• [Required work]:
Go line by line through the listing below and copy those that hold "lines".

• [Records to use]:
---------------

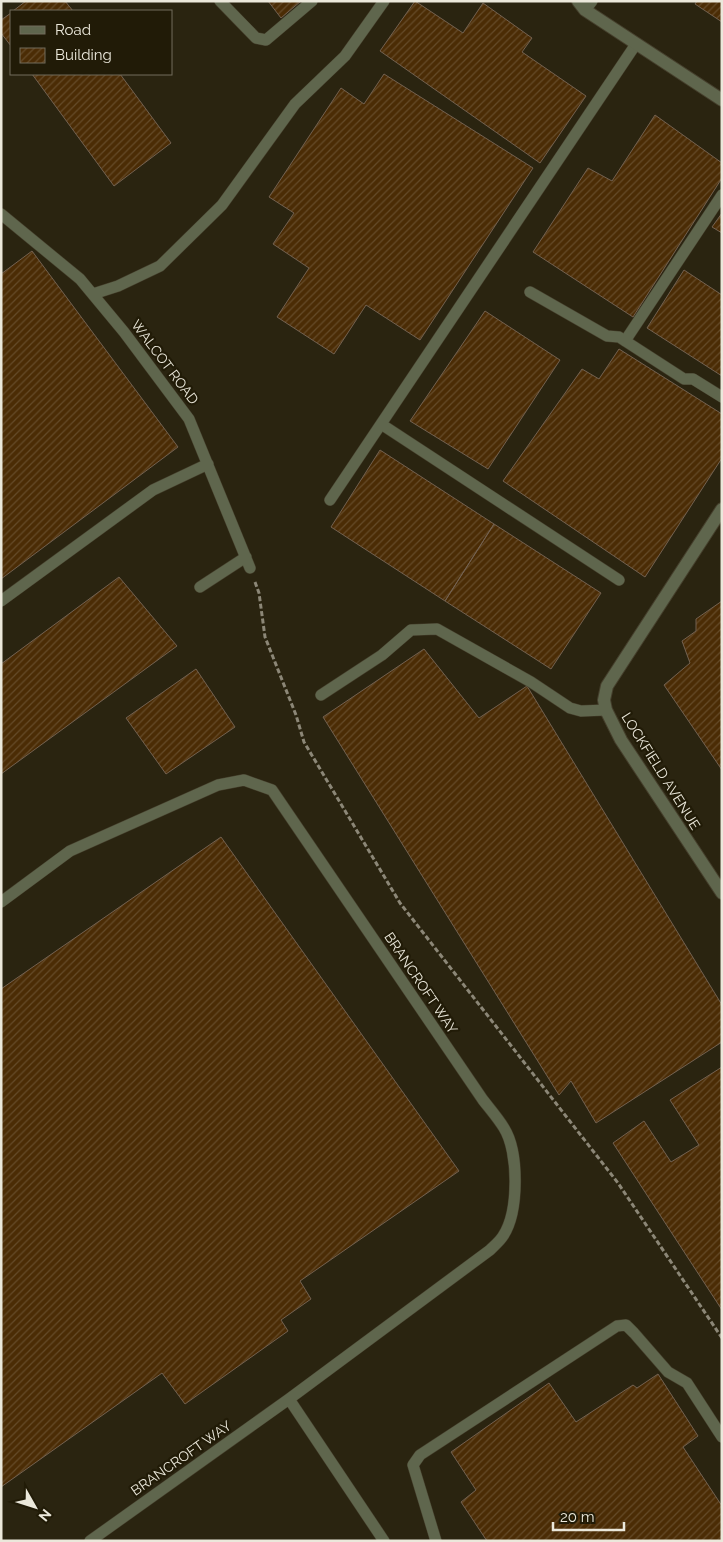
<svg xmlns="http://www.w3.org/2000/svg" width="723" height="1542" viewBox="0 0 723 1542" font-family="Raleway,sans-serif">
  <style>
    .building { fill: url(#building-hatch); stroke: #736150 }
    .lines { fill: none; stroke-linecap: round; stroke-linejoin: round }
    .service-casing { stroke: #453f2c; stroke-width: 12 }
    .minor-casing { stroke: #453f2c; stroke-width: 14 }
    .path { stroke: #8c8777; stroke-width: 3; stroke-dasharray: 5 2.5; stroke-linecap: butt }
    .service { stroke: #5f664d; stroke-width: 11 }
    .minor { stroke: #5f664d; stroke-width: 12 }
    .labels { text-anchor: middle; stroke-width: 4.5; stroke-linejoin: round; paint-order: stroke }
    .street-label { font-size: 14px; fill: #ebe8db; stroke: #211b07 }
  </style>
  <defs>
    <pattern id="building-hatch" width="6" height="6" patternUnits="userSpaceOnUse" patternTransform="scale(1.25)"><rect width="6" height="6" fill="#4b2c05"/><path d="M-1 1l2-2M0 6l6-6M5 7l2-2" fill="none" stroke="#654b29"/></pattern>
  </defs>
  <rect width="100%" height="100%" fill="#2a2410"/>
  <path class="building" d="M 26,1 L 65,1 L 73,11 L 13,11 Z
    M 268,1 L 301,1 L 281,18 Z
    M 415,1 L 463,33 L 483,3 L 532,38 L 522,52 L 586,96 L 540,163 L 380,51 Z
    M 697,1 L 722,1 L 722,22 L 695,4 Z
    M 11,13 L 11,46 L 1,33 L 1,20 Z
    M 32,74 L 120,74 L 171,143 L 114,186 Z
    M 384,74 L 533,168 L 420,340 L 366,305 L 334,354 L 277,317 L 309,268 L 273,244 L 294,213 L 269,197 L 341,88 L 364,104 Z
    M 655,115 L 722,163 L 722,178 L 633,317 L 533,252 L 588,168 L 612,181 Z
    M 722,213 L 722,233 L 712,227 Z
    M 32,251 L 178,447 L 1,579 L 1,274 Z
    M 684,270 L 722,295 L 722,376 L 647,328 Z
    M 485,311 L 560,360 L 488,469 L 410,421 Z
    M 619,349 L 722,414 L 722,458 L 645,577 L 503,481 L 582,369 L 599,379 Z
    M 380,450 L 494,524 L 445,601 L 331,527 Z
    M 494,524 L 601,593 L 551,669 L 445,601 Z
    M 119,577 L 177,646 L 1,774 L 1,664 Z
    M 722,601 L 722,770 L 664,685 L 690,663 L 682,641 L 696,631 L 696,619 Z
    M 424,649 L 479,718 L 527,686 L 722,1005 L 722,1042 L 596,1123 L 571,1081 L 559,1095 L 323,717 Z
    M 196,669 L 235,727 L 166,774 L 126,718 Z
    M 221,837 L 459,1171 L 300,1281 L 311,1299 L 281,1320 L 288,1331 L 185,1404 L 162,1373 L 1,1487 L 1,989 Z
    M 722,1067 L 722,1310 L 613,1143 L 644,1121 L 671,1162 L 699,1145 L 670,1100 Z
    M 658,1374 L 698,1436 L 683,1447 L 722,1506 L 722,1541 L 487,1541 L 461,1502 L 476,1490 L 451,1452 L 549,1383 L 576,1422 L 633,1385 L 637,1388 Z"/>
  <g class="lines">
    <g class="service-casing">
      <path id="service" d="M 220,1 L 256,38 L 266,40 L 312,1
        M 585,10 L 592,1
        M 1,214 L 80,279 L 124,332 L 189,419 L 250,568
        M 530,292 L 607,336 L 619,337 L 684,379 L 693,379 L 722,397
        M 93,294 L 118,286 L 160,266 L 222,205 L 295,104 L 345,56 L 384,1
        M 625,341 L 722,195
        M 381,424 L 619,580
        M 330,500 L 636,44
        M 200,587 L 246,557
        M 1,601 L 153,490 L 208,464
        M 321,695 L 382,655 L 411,630 L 437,629 L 531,682 L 570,708 L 581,711 L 606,710
        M 1,902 L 70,851 L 218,785 L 244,780 L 272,790 L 483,1100 C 490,1109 498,1118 504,1128 C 519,1152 519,1212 503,1236 C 500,1241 494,1246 490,1250 L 289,1399 L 90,1541
        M 289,1399 L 384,1541
        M 436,1541 L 413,1465 L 420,1455 L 617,1326 L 626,1325 L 634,1333 L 668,1372 L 687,1383 L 722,1437"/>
    </g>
    <g class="minor-casing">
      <path id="minor" d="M 578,1 L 585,10 L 722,100
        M 722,509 L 607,686 L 604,700 L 606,710 L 621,740 L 722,893"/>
    </g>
    <path class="path" d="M 255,582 L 259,593 L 265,637 L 296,715 L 304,742 L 400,903 L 618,1183 L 722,1338"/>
    <use href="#service" class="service"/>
    <use href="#minor" class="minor"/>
  </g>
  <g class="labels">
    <g class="street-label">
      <text transform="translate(165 362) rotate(53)" y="5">WALCOT ROAD</text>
      <text transform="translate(661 771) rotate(58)" y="5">LOCKFIELD AVENUE</text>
      <text transform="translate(421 983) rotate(56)" y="5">BRANCROFT WAY</text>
      <text transform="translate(181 1458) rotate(-35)" y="5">BRANCROFT WAY</text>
    </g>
  </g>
  <rect width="723" height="1542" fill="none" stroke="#ebe8db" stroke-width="5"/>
  <rect x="10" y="10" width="162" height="65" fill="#211b07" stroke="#726d5c"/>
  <rect x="20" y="26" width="25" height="8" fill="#5f664d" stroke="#726d5c"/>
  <text x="55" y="35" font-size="15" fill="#ebe8db">Road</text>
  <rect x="20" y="48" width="25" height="15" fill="url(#building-hatch)" stroke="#726d5c"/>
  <text x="55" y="60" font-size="15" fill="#ebe8db">Building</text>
  <g transform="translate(35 1507) rotate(129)" stroke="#211b07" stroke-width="4" paint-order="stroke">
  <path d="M0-4L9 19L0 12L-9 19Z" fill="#ebe8db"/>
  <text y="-8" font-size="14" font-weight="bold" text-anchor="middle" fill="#ebe8db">N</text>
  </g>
  <path d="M553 1522v8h71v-8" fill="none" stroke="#ebe8db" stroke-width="2.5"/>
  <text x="560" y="1522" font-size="15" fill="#ebe8db" stroke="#211b07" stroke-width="4" paint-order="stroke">20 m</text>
</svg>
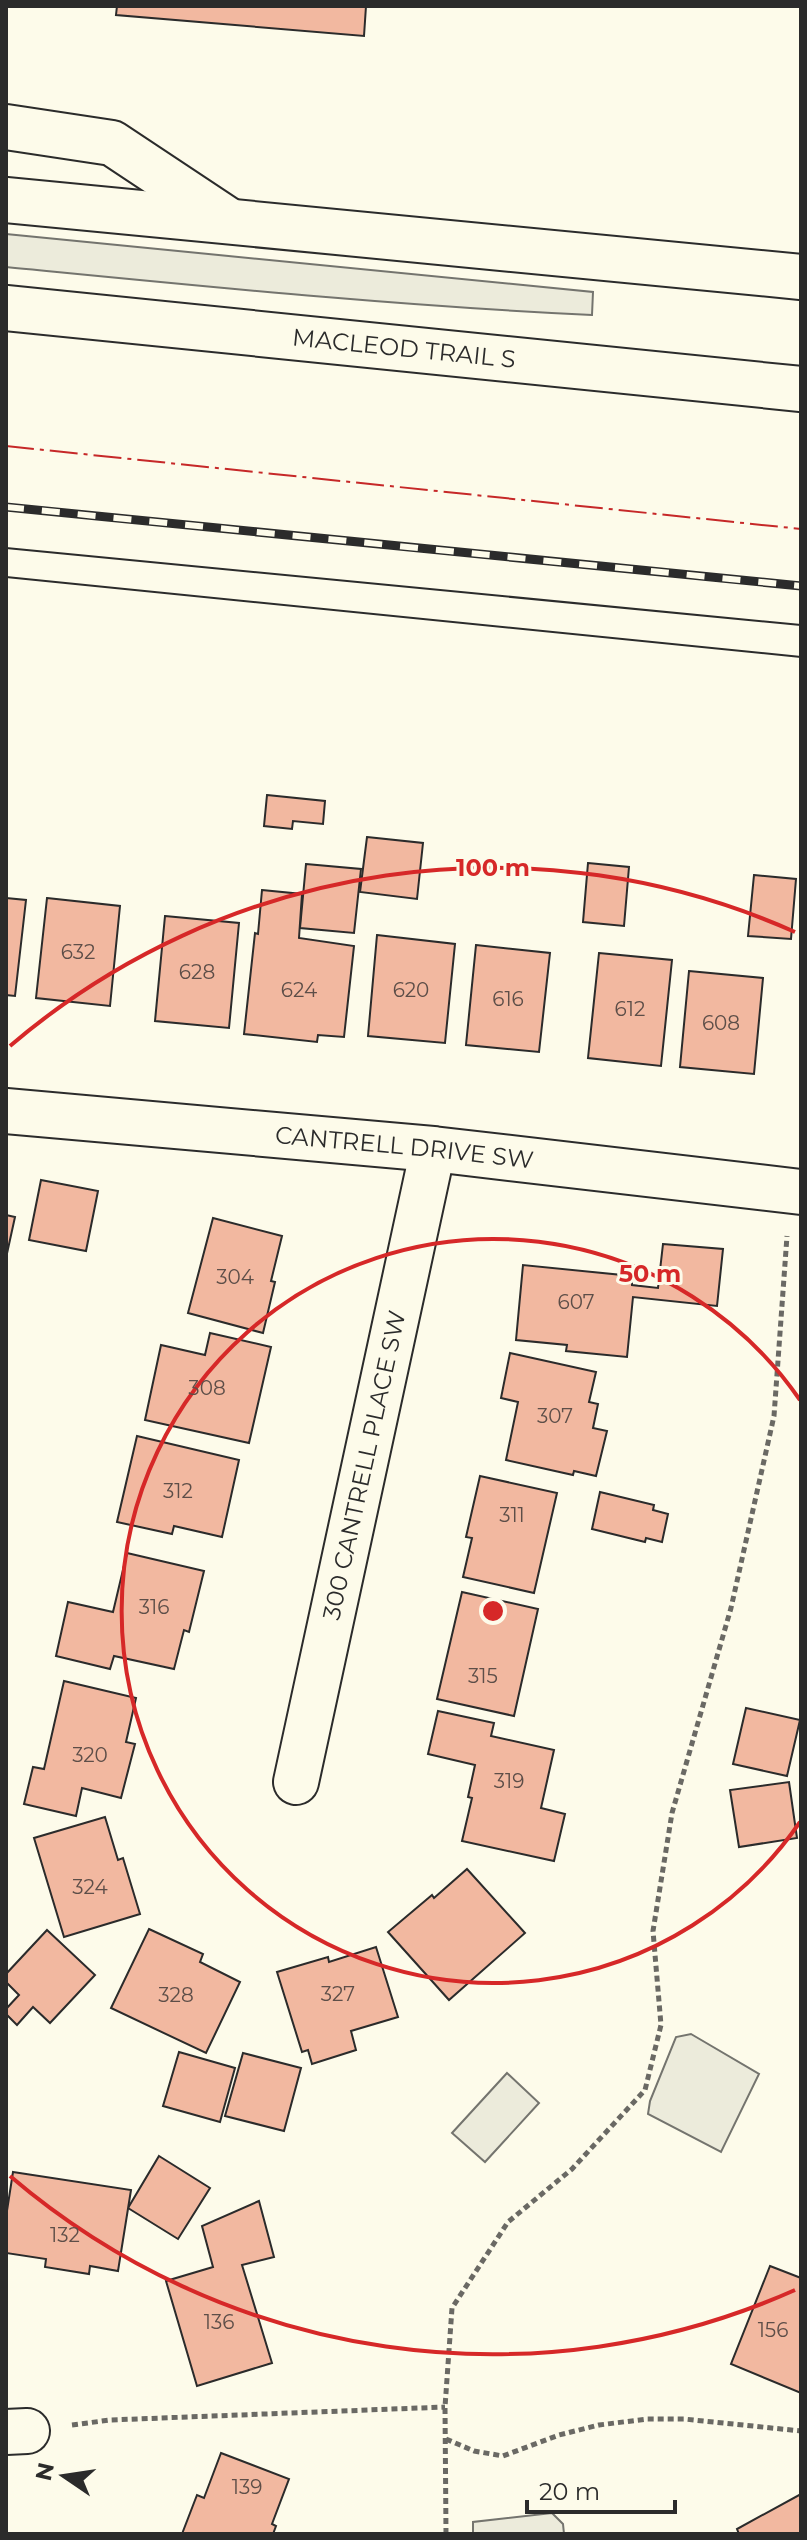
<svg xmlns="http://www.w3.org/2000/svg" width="807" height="2540" viewBox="0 0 807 2540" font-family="Montserrat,sans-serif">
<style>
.green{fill:#ecebdb;stroke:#74746e;stroke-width:2}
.building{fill:#f2b8a0;stroke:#2b2b2b;stroke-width:2}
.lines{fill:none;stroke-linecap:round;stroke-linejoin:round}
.street-casing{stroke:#2b2b2b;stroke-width:48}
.highway-casing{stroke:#2b2b2b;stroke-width:48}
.path{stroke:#6a6964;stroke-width:5;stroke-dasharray:6 4;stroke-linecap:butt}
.street{stroke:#fdfbea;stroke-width:44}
.highway{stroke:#fdfbea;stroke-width:44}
.tram{stroke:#2b2b2b;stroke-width:2}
.rail-casing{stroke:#2b2b2b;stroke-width:9}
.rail{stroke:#fdfbea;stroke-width:6;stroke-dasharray:18;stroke-linecap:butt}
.power{stroke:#c62828;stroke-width:2;stroke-dasharray:28 6 4 6;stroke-linecap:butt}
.ring{fill:none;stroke:#d62828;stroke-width:4}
.labels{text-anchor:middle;stroke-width:6;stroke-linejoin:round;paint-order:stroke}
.number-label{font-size:20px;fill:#5d4e48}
.street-label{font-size:24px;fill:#2b2b2b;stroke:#fdfbea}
.centre{fill:#d62828;stroke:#fdfbea;stroke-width:4}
.ring-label{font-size:24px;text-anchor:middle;font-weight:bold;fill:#d62828;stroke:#fdfbea;stroke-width:6;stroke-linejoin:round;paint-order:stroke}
</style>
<rect width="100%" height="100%" fill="#fdfbea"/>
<g class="green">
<path d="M6,234L593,292L592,315C396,306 201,286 6,267Z"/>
<polygon points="691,2034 759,2074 721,2152 648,2114 650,2101 676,2037"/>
<polygon points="507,2073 539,2103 485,2162 452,2133"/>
<polygon points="552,2513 563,2524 564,2534 473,2534 473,2522"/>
</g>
<g class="building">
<polygon points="117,6 366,6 364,36 116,15"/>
<polygon points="267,795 325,801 323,824 293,821 292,829 264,826"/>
<polygon points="367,837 423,843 417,899 360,892"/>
<polygon points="588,863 629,867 624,926 583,922"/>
<polygon points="306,864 361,869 354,933 300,928"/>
<polygon points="754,875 796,879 791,939 748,936"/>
<polygon points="262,890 302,894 299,938 354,946 344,1037 318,1035 317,1042 244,1034 255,933 258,934"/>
<polygon points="6,898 26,900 15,996 6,995"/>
<polygon points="47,898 120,906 110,1006 36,998"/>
<polygon points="165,916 239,923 229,1028 155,1021"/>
<polygon points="377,935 455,944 445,1043 368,1036"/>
<polygon points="476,945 550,953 539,1052 466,1045"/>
<polygon points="599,953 672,960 661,1066 588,1058"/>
<polygon points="689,971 763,978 754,1074 680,1067"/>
<polygon points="41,1180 98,1191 86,1251 29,1240"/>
<polygon points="6,1215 15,1217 6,1258"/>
<polygon points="213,1218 282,1236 271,1281 275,1282 263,1333 188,1313"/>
<polygon points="663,1244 723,1249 717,1306 633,1297 627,1357 566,1351 567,1345 516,1340 523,1265 632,1276 632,1285 658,1288"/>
<polygon points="210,1333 271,1347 249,1443 145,1420 161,1345 205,1355"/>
<polygon points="510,1353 596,1372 589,1402 598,1404 593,1428 607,1431 596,1476 574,1471 573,1475 506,1460 518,1402 501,1398"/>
<polygon points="137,1436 239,1460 222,1537 174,1526 172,1534 117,1522"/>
<polygon points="480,1476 557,1493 534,1593 463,1577 472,1538 466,1537"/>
<polygon points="600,1492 654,1505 653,1510 668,1514 662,1542 646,1538 645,1542 592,1529"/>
<polygon points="127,1553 204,1571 189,1632 184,1630 174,1669 114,1656 110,1669 56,1656 68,1602 113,1612"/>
<polygon points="462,1592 538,1609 514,1716 437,1699"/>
<polygon points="64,1681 136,1698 126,1742 135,1744 121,1798 82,1788 76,1816 24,1804 33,1767 44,1769"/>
<polygon points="746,1708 800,1720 787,1776 733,1764"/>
<polygon points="438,1711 494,1723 491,1736 554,1750 541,1808 565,1814 554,1861 462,1841 472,1798 468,1797 475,1765 428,1754"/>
<polygon points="789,1782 797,1838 739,1847 730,1790"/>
<polygon points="105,1817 118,1860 123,1858 140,1914 64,1937 34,1838"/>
<polygon points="467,1869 525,1933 449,2000 388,1932 432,1895 434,1898"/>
<polygon points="149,1929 203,1954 200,1962 240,1982 206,2053 111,2008"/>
<polygon points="47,1930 95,1975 50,2023 33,2007 17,2025 6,2014 6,2009 19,1995 6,1982 6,1974"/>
<polygon points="376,1947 398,2017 351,2031 356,2050 312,2064 308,2050 302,2052 277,1972 328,1957 329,1962"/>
<polygon points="179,2052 235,2068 220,2122 163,2106"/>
<polygon points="243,2053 301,2068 284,2131 225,2116"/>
<polygon points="159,2156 210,2188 178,2239 128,2208"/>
<polygon points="13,2172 131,2190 118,2271 90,2266 89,2274 45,2267 46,2259 6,2253 6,2217"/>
<polygon points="259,2201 274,2257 242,2265 272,2363 197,2386 166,2281 213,2267 202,2226"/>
<polygon points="770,2266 801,2278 801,2393 731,2364"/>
<polygon points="221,2453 289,2479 272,2524 276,2526 273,2534 182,2534 197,2495 204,2498"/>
<polygon points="801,2494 801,2534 739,2534 737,2529"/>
</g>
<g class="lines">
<g class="street-casing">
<g id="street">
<path id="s1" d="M6,1111L433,1149L801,1192"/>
<path id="s2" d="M296,1782L433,1149"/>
<polyline points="6,2432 27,2431"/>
</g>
</g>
<g class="highway-casing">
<g id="highway">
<polyline points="6,127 112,143 225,218"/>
<polyline points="6,200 801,277"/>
<path id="s3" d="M6,308L801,389"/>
</g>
</g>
<g class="path">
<polyline points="72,2425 110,2420 445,2407"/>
<polyline points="446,2439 474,2451 503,2456 559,2435 599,2425 647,2419 684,2419 801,2431"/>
<polyline points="446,2534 445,2407 452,2308 508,2222 572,2169 645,2090 661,2025 653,1931 672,1813 731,1608 774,1416 787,1236"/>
</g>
<use href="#street" class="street"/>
<use href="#highway" class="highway"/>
<g class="tram">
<polyline points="6,548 801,625"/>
<polyline points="6,577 801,657"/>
</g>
<g class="rail-casing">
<polyline id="rail" points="6,507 801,586"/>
</g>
<use href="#rail" class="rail"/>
<polyline class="power" points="6,446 801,529"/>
</g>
<g class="ring">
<path d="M800 1822A372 372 0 1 1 800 1400"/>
<path d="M795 2290A743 743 0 0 1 10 2176M10 1046A743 743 0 0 1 795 932"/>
</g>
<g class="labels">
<g class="number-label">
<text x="78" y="959">632</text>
<text x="197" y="979">628</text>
<text x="299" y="997">624</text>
<text x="411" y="997">620</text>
<text x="508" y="1006">616</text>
<text x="630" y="1016">612</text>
<text x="721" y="1030">608</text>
<text x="235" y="1284">304</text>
<text x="576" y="1309">607</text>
<text x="207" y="1395">308</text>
<text x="555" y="1423">307</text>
<text x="178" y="1498">312</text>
<text x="512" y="1522">311</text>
<text x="154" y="1614">316</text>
<text x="483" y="1683">315</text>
<text x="90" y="1762">320</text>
<text x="509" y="1788">319</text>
<text x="90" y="1894">324</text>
<text x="338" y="2001">327</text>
<text x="176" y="2002">328</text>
<text x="65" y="2242">132</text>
<text x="219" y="2329">136</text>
<text x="773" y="2337">156</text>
<text x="247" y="2494">139</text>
</g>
<g class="street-label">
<text dy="8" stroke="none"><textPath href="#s3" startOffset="400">MACLEOD TRAIL S</textPath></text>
<text dy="8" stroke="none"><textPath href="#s1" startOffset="400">CANTRELL DRIVE SW</textPath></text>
<text dy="8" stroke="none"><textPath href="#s2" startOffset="324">300 CANTRELL PLACE SW</textPath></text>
</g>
</g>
<circle cx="493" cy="1611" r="12" class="centre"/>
<g class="ring-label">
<text x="493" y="876">100 m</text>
<text x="650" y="1282">50 m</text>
</g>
<rect width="807" height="2540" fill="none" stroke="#2b2b2b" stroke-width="16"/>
<g transform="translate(64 2476) rotate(283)" stroke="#fdfbea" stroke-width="6" paint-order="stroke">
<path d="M0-6L14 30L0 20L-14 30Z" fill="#2b2b2b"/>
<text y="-12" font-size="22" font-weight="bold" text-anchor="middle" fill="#2b2b2b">N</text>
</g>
<path d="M527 2500v12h148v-12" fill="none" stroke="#2b2b2b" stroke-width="4"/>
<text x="539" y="2500" font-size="24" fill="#2b2b2b" stroke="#fdfbea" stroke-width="6" paint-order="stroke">20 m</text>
</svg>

---------------

• [Output]:
    .lines { fill: none; stroke-linecap: round; stroke-linejoin: round }
  <g class="lines">
.lines{fill:none;stroke-linecap:round;stroke-linejoin:round}
<g class="lines">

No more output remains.